EloiR Nouvelle plume
Poète accompli
Durée d'inscription
Nombre de messages : 43 Age : 28 Localisation : Paris Date d'inscription : 22/12/2012
| Sujet: Berlin. Ou toi. Ven 3 Jan 2014 - 19:10 | |
| Berlin. Ou toi. Un jour tu me rappelleras à ces chemins tracés très tard dans la neige et l’alcool. Tu poseras sur ma lèvre le passé bouillant, les ruines épaisses étendues déjà dans les fracas du métro. Et quelles plaies alors je ne saurai rouvrir ? Quand tu prieras, de là-bas, le soleil déchiré, et d’ici ton cœur. Ton cœur noyé dans la peinture et la lumière. Quand tu feras à ce jour écorché par le temps, tes génuflexions pitoyables. Le ciel il y a longtemps a recraché de ses veines cette ville abattue. Un jour tu me rappelleras à ce béton hurlant sous mes doigts pour la première fois. Et je reviendrai de ton pouls, tardif, pour danser dessus les pavés de sang. Pour chanter à nouveau sous l’ombre des étoiles. Être maladroit partout dans le passé. Je quitterai ton chanté, gravé dans le sable et les larmes, et j’irai retrouver le rire dur de ce voyage. Tu avais une voix immense pour promettre l’infini et m’y laisser trembler mes doigts. Comme si tu avais su tromper tous les bruits, et porter à ta bouche en même temps mort et naissance. Tu as pris tous ces gestes, la couleur et le temps, la larme et la bougie tiède, tu en as fait une jungle étrange, et j’ai voulu longtemps la fouiller, chercher tout autour de toi ces incendies tropicaux, cet alphabet brûlant et fertile aux couleurs inventées. Je m’y suis perdu dans ta maladie sensible, oubliée de ton langage très bien peigné, piégé dans un refrain que tu ne savais plus tout à fait comme avant. J’y ai retrouvé, moi, les os broyés par la guerre et les mers toujours recommencées. Cette peau furieuse dans laquelle se cachaient les angoisses et la fièvre des enfants, le vent captif et l’agonie des rochers.
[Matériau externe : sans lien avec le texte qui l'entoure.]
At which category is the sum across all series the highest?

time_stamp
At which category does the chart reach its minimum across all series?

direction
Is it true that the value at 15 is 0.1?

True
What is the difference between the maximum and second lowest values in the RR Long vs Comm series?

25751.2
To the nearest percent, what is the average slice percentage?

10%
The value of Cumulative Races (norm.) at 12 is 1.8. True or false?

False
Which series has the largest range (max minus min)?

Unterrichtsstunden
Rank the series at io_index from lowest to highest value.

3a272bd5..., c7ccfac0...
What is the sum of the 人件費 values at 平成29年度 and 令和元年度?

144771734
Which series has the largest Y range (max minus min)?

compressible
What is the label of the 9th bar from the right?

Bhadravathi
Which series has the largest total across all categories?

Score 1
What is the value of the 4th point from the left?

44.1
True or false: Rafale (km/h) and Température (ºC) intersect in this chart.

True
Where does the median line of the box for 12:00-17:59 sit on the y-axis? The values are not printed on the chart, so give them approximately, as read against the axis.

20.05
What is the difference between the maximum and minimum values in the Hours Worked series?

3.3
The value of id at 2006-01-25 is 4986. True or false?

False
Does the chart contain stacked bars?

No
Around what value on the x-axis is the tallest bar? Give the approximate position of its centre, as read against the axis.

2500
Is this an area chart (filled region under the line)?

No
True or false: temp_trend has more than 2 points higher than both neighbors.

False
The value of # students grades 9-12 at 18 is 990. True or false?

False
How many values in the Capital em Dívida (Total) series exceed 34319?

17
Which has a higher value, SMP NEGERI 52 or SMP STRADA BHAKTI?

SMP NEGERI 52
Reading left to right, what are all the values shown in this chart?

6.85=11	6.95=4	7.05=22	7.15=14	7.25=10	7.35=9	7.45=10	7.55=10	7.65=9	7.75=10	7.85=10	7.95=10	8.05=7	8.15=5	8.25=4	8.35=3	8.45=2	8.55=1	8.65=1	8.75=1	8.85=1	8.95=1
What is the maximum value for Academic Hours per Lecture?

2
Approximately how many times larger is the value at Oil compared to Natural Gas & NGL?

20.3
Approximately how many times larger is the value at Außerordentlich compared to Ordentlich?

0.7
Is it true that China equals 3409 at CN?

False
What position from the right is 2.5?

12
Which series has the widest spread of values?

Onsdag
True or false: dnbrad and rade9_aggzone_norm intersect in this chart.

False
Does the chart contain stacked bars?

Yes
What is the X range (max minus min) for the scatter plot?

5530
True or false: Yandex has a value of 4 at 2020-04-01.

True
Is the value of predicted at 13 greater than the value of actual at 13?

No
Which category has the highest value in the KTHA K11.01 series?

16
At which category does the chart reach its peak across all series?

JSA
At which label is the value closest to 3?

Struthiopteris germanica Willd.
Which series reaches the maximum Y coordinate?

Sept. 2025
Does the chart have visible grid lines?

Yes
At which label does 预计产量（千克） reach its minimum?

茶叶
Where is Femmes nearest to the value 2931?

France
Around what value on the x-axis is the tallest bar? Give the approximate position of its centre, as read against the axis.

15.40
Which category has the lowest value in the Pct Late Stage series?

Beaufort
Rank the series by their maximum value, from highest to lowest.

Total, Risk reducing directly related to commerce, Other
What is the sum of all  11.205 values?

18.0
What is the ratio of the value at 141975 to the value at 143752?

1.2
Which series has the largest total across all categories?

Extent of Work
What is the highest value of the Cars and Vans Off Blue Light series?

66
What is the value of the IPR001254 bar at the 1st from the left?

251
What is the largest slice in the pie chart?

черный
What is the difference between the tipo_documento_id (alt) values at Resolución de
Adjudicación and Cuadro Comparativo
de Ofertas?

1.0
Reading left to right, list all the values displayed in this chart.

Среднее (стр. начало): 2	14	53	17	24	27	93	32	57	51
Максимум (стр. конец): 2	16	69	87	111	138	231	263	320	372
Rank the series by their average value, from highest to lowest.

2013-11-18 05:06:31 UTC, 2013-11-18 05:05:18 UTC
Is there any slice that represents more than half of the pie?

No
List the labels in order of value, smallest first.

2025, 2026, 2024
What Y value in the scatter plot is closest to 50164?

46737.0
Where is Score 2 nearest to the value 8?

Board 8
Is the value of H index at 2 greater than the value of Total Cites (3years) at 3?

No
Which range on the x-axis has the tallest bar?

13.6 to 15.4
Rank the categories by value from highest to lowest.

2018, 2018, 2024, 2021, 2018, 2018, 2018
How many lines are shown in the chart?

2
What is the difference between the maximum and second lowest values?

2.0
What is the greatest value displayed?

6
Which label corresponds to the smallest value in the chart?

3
J’ai fouillé les paroles infâmes de ce corps perdu, j’y ai creusé jusque dans la poitrine du monde, et c’est ton pouls fier, sec et définitif, que j’y ai découvert. Désormais que j’ai vu tes yeux de panique, je sais que je vais fuir Toi et tes songes étranges. C’est ce matin familier, plein de périls et de mauvaises saisons que je vais retrouver la pluie glacée des mémoires. Sous un ciel déserté par l’infini, frappé par des gestes ratés. Je m’en vais revoir les brûlures fatiguées de Berlin. Et son rire. Son rire fertile, énorme et acharné. | |
|
Roger Massé Modérateur
Poète émérite
Nombre de sujets
Meilleur rédacteur
Rédacteur ayant posé plus de 1000 messages
Poète accompli
Durée d'inscription
Nombre de messages : 3073 Age : 92 Localisation : Nantes Date d'inscription : 07/08/2006
| Sujet: Re: Berlin. Ou toi. Dim 5 Jan 2014 - 10:06 | |
| Je trouve ton texte plein de belles images poétiques qui auraient, à mon avis, gagnées à être présentées sous une autre forme. Bravo en tout cas!